Ventura county Star


DA dismisses charges against mother accused of killing infant

By Raul Hernandez
Wednesday, August 5, 2009

The Ventura County District Attorney’s Office dismissed felony charges today against a woman who was accused of assaulting her 4-month-old daughter who died earlier this year.

Deputy District Attorney Thomas Dunlevy declined to comment about the dismissal of the charges. However, he stated in a motion to dismiss that the criminal charges were dropped on the grounds that the offense cannot be proven beyond a reasonable doubt based on conclusions contained in the autopsy report by the Ventura County Medical Examiner.

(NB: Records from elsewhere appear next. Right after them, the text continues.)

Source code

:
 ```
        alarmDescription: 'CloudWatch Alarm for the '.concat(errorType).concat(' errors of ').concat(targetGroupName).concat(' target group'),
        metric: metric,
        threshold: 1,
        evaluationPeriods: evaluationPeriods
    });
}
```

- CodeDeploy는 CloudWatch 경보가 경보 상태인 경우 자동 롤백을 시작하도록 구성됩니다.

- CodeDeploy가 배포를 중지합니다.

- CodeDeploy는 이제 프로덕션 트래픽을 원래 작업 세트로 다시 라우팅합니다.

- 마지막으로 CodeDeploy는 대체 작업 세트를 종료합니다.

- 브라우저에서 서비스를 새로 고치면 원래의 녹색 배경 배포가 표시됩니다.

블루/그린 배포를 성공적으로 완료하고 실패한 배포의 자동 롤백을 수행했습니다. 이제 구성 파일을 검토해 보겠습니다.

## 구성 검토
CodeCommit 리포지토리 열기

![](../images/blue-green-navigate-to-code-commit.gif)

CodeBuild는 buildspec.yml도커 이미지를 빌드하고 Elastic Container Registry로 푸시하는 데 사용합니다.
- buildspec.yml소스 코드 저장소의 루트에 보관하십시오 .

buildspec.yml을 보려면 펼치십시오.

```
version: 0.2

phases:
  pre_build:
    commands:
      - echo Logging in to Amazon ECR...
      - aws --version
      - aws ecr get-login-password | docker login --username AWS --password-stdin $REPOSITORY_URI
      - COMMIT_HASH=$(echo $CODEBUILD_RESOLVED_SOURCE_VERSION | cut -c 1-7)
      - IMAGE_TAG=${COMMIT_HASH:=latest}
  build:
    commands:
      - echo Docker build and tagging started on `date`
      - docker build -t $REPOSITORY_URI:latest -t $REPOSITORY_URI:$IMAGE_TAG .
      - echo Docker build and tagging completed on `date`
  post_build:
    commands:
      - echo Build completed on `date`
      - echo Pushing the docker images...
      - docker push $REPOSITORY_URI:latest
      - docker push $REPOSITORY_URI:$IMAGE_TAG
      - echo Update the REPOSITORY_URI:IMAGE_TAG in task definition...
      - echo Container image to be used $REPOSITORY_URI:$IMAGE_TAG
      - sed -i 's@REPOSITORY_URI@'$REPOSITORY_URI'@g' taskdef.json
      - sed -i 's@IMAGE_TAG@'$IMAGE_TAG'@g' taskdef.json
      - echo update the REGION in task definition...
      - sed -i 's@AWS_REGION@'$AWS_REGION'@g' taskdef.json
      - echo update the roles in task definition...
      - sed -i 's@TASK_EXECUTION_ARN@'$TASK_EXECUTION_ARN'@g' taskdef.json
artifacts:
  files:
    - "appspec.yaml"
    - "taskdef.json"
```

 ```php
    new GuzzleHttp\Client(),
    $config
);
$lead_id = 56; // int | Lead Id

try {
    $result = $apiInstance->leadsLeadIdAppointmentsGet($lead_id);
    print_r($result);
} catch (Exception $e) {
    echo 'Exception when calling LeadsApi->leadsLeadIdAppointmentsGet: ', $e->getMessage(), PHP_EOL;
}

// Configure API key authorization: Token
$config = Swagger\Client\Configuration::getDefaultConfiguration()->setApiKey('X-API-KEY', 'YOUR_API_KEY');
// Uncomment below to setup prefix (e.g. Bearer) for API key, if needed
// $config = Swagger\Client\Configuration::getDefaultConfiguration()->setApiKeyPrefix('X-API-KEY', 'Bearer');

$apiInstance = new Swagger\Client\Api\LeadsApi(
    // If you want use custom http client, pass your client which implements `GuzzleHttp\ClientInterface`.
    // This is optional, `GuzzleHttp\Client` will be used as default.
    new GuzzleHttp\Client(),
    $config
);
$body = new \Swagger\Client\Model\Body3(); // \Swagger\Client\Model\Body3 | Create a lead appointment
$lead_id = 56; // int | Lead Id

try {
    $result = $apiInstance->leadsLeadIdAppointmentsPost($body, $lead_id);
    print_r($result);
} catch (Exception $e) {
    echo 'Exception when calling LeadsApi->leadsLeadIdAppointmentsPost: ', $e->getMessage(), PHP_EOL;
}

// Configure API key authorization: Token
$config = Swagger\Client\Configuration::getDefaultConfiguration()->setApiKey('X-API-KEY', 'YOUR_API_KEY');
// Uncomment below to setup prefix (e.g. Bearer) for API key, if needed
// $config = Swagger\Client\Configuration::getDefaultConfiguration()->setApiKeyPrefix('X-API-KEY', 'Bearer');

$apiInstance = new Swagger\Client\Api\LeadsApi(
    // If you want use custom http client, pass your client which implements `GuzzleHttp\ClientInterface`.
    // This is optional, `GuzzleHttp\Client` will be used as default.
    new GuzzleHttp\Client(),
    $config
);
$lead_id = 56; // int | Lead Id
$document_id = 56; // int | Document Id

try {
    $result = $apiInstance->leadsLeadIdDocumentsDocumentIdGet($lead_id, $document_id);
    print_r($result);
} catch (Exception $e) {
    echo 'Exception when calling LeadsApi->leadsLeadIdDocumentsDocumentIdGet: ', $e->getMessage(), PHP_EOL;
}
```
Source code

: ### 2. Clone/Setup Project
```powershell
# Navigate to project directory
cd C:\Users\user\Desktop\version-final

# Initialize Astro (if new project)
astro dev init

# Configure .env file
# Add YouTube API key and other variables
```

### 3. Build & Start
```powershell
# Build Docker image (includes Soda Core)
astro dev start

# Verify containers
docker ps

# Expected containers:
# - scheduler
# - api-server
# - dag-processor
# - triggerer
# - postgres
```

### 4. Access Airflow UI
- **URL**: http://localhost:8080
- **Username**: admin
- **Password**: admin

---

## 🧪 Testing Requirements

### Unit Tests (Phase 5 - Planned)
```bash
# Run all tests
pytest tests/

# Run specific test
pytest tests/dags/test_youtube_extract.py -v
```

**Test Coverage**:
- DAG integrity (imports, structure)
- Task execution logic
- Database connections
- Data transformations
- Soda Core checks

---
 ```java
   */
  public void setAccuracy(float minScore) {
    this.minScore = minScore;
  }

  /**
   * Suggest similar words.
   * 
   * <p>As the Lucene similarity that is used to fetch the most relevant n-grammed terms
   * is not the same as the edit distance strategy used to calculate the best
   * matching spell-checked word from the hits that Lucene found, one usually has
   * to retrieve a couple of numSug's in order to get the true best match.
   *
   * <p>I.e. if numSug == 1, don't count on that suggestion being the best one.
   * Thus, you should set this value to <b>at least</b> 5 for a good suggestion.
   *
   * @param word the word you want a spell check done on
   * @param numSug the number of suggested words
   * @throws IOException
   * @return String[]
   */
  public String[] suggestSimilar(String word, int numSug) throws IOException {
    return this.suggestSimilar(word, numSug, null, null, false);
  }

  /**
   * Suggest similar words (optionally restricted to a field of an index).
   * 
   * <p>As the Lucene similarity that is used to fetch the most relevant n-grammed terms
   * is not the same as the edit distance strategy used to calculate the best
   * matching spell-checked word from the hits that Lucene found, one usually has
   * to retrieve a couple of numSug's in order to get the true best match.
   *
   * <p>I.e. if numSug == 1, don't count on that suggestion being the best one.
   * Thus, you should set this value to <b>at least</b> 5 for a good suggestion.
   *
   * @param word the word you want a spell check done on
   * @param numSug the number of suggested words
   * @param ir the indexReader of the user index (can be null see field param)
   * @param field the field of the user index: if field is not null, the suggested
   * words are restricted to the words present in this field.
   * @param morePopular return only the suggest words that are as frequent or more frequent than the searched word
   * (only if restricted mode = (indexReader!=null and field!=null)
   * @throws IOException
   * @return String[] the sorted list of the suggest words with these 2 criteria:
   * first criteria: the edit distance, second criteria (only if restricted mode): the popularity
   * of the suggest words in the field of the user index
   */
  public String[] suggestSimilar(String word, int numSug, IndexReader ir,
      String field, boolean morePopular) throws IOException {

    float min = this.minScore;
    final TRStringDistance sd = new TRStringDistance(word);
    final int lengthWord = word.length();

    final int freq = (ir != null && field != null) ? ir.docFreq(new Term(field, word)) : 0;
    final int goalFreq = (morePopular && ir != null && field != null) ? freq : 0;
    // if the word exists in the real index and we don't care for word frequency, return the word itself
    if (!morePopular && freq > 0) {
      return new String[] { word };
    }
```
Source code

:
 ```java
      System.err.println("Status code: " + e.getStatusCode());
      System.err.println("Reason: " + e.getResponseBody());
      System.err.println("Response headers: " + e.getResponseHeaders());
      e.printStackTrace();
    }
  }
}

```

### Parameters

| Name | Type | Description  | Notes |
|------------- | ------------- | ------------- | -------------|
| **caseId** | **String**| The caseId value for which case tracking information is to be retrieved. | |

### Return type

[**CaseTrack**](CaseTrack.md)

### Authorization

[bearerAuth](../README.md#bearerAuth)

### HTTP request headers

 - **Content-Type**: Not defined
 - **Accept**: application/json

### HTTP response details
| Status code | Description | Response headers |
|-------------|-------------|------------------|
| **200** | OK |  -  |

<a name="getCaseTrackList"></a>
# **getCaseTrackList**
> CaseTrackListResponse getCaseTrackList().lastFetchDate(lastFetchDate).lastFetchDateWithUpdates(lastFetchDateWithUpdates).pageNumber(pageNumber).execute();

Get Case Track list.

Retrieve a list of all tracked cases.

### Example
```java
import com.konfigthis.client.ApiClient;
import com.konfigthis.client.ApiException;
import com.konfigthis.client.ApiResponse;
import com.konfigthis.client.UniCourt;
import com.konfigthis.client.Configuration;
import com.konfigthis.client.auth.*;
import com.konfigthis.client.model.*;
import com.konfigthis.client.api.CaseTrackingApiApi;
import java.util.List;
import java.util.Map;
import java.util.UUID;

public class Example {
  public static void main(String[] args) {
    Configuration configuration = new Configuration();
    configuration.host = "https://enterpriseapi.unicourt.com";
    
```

Chief Medical Examiner Ronald O’Halloran ruled last month that the April 30 death of Guadalupe Cardoza, from blunt-force trauma, was an accident. The death was attributed to an accidental fall.

The 23-year-old mother Cecilia Garcia Cortes of Oxnard has been in jail under a $500,000 bail since her arrest in May.

Ventura County Superior Court Edward Brodie granted the prosecution’s motion to dismiss the charges.

Cortes’ lawyer, Barbara Lewis who works for the Public Defender’s Office, said she was happy that the charges had been dismissed and pleased with the outcome.

“I am very pleased and relieved and I think they came to the right decision,” Lewis said in an interview.

In the courtroom, relatives of Cortes said they were happy she was being freed.

“I am very happy. We thank God,” said Cortes’ sister, Marisela Fernandez, adding that Cortes now has to get back her two other children from state child protective services.

Lewis criticized the statement of facts filed by Dunlevy to support the district attorney’s motion to dismiss, criticizing how police interrogated her client from 7 p.m. to 6 a.m., using tremendous pressure to get a confession.

“In the course of their investigation, they (Oxnard police officers) interviewed the infant’s mother, Cecilia Cortes. In the course of the interview, Cortes admitted that on April 27, 2009, she became frustrated with her baby because she would not stop crying. Cortes admitted that she raised the infant over her head and shook her violently for approximately seven minutes. Cortes demonstrated to the detective the manner in which she shook the infant using a stuffed animal,” Dunlevy’s motion states.

Lewis said the entire interrogation is on videotape, and it contradicts what detectives are saying.

“She never said she shook the baby violently. What they are taking is a statement that was made after hours of questioning,” Lewis said. “During that course of that questioning, they told her repeatedly that she had caused injury to the child and they basically convinced her that she had caused injury to the child. For hours, she insisted that she did not.”

Lewis said Cortes showed police how she held the baby over her head.

“She never described a violent shaking motion. What she described was a rocking back and forth motion that parents are familiar with in order to comfort the child. She cried and said, ‘I didn’t know that could hurt the baby.’”

Lewis said an officer who questioned Cortes said “there is no question that you did this. The question is whether you did this because you were frustrated or you are a monster.”

The medical examiner concluded that the defendant’s “shaking of the baby” was not the cause of death, according to Dunlevy’s motion.

Death was a result of an accidental fall onto the floor of a vehicle in which the baby landed on her head, the motion states.

Cortes’ boyfriend, Victor Hugo, said after the hearing that the baby slid from his arms and fell inside the truck as he got her out of her baby seat. He said he admitted to police that he dropped the child, saying they interviewed him for more than three hours. He said he took a lie-detector test.

“I was telling the truth. I never asked for a lawyer,” Hugo said.

The treating physician at Childrens Hospital in Los Angeles concluded the baby had suffered from shaken baby syndrome and not “non-accidental injuries,” Dunlevy stated in his motion.

Lewis argued that a doctor’s suspicion is “far different than conclusive evidence.”